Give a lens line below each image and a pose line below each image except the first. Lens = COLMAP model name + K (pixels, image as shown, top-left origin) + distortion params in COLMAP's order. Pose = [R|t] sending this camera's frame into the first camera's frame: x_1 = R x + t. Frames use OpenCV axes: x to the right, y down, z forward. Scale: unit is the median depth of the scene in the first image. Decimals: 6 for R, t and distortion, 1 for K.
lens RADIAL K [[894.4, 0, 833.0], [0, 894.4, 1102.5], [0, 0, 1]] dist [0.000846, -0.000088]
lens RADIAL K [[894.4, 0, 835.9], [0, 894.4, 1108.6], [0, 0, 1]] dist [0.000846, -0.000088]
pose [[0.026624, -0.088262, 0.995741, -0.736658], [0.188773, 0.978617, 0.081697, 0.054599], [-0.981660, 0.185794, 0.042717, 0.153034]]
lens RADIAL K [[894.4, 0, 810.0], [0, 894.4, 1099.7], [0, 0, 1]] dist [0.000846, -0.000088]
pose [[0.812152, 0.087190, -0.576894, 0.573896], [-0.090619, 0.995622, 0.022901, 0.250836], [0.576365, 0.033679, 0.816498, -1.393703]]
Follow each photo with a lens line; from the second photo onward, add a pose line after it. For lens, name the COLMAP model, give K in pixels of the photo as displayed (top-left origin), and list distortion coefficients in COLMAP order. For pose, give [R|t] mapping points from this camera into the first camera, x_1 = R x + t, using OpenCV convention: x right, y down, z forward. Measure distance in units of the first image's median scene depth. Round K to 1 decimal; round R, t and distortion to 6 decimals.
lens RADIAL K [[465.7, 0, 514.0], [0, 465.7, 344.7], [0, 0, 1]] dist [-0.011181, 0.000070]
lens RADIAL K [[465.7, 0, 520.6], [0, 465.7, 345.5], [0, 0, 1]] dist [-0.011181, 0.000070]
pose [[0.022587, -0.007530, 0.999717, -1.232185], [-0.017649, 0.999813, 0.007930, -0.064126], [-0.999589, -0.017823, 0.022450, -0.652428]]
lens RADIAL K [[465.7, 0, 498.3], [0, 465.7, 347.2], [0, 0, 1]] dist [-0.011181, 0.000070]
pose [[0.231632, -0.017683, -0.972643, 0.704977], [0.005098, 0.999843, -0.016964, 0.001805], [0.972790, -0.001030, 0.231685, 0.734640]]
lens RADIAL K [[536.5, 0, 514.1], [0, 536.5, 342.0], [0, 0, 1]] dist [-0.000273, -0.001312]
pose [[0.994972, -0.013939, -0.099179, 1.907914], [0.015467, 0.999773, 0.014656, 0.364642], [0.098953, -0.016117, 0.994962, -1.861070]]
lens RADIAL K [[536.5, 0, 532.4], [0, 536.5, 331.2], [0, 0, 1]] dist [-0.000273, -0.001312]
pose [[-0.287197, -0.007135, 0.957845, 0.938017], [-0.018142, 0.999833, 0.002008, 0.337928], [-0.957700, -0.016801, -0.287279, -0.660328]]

[TASK GOAL] The complete listing must be printed again exactly as given.

[REPLY TO THE TASK]
Give a lens line below each image and a pose line below each image except the first. Lens = COLMAP model name + K (pixels, image as shown, top-left origin) + distortion params in COLMAP's order. Pose = [R|t] sending this camera's frame into the first camera's frame: x_1 = R x + t. Frames use OpenCV axes: x to the right, y down, z forward. Scale: unit is the median depth of the scene in the first image. Decimals: 6 for R, t and distortion, 1 for K.
lens RADIAL K [[894.4, 0, 833.0], [0, 894.4, 1102.5], [0, 0, 1]] dist [0.000846, -0.000088]
lens RADIAL K [[894.4, 0, 835.9], [0, 894.4, 1108.6], [0, 0, 1]] dist [0.000846, -0.000088]
pose [[0.026624, -0.088262, 0.995741, -0.736658], [0.188773, 0.978617, 0.081697, 0.054599], [-0.981660, 0.185794, 0.042717, 0.153034]]
lens RADIAL K [[894.4, 0, 810.0], [0, 894.4, 1099.7], [0, 0, 1]] dist [0.000846, -0.000088]
pose [[0.812152, 0.087190, -0.576894, 0.573896], [-0.090619, 0.995622, 0.022901, 0.250836], [0.576365, 0.033679, 0.816498, -1.393703]]
Follow each photo with a lens line; from the second photo onward, add a pose line after it. For lens, name the COLMAP model, give K in pixels of the photo as displayed (top-left origin), and list distortion coefficients in COLMAP order. For pose, give [R|t] mapping points from this camera into the first camera, x_1 = R x + t, using OpenCV convention: x right, y down, z forward. Measure distance in units of the first image's median scene depth. Round K to 1 decimal; round R, t and distortion to 6 decimals.
lens RADIAL K [[465.7, 0, 514.0], [0, 465.7, 344.7], [0, 0, 1]] dist [-0.011181, 0.000070]
lens RADIAL K [[465.7, 0, 520.6], [0, 465.7, 345.5], [0, 0, 1]] dist [-0.011181, 0.000070]
pose [[0.022587, -0.007530, 0.999717, -1.232185], [-0.017649, 0.999813, 0.007930, -0.064126], [-0.999589, -0.017823, 0.022450, -0.652428]]
lens RADIAL K [[465.7, 0, 498.3], [0, 465.7, 347.2], [0, 0, 1]] dist [-0.011181, 0.000070]
pose [[0.231632, -0.017683, -0.972643, 0.704977], [0.005098, 0.999843, -0.016964, 0.001805], [0.972790, -0.001030, 0.231685, 0.734640]]
lens RADIAL K [[536.5, 0, 514.1], [0, 536.5, 342.0], [0, 0, 1]] dist [-0.000273, -0.001312]
pose [[0.994972, -0.013939, -0.099179, 1.907914], [0.015467, 0.999773, 0.014656, 0.364642], [0.098953, -0.016117, 0.994962, -1.861070]]
lens RADIAL K [[536.5, 0, 532.4], [0, 536.5, 331.2], [0, 0, 1]] dist [-0.000273, -0.001312]
pose [[-0.287197, -0.007135, 0.957845, 0.938017], [-0.018142, 0.999833, 0.002008, 0.337928], [-0.957700, -0.016801, -0.287279, -0.660328]]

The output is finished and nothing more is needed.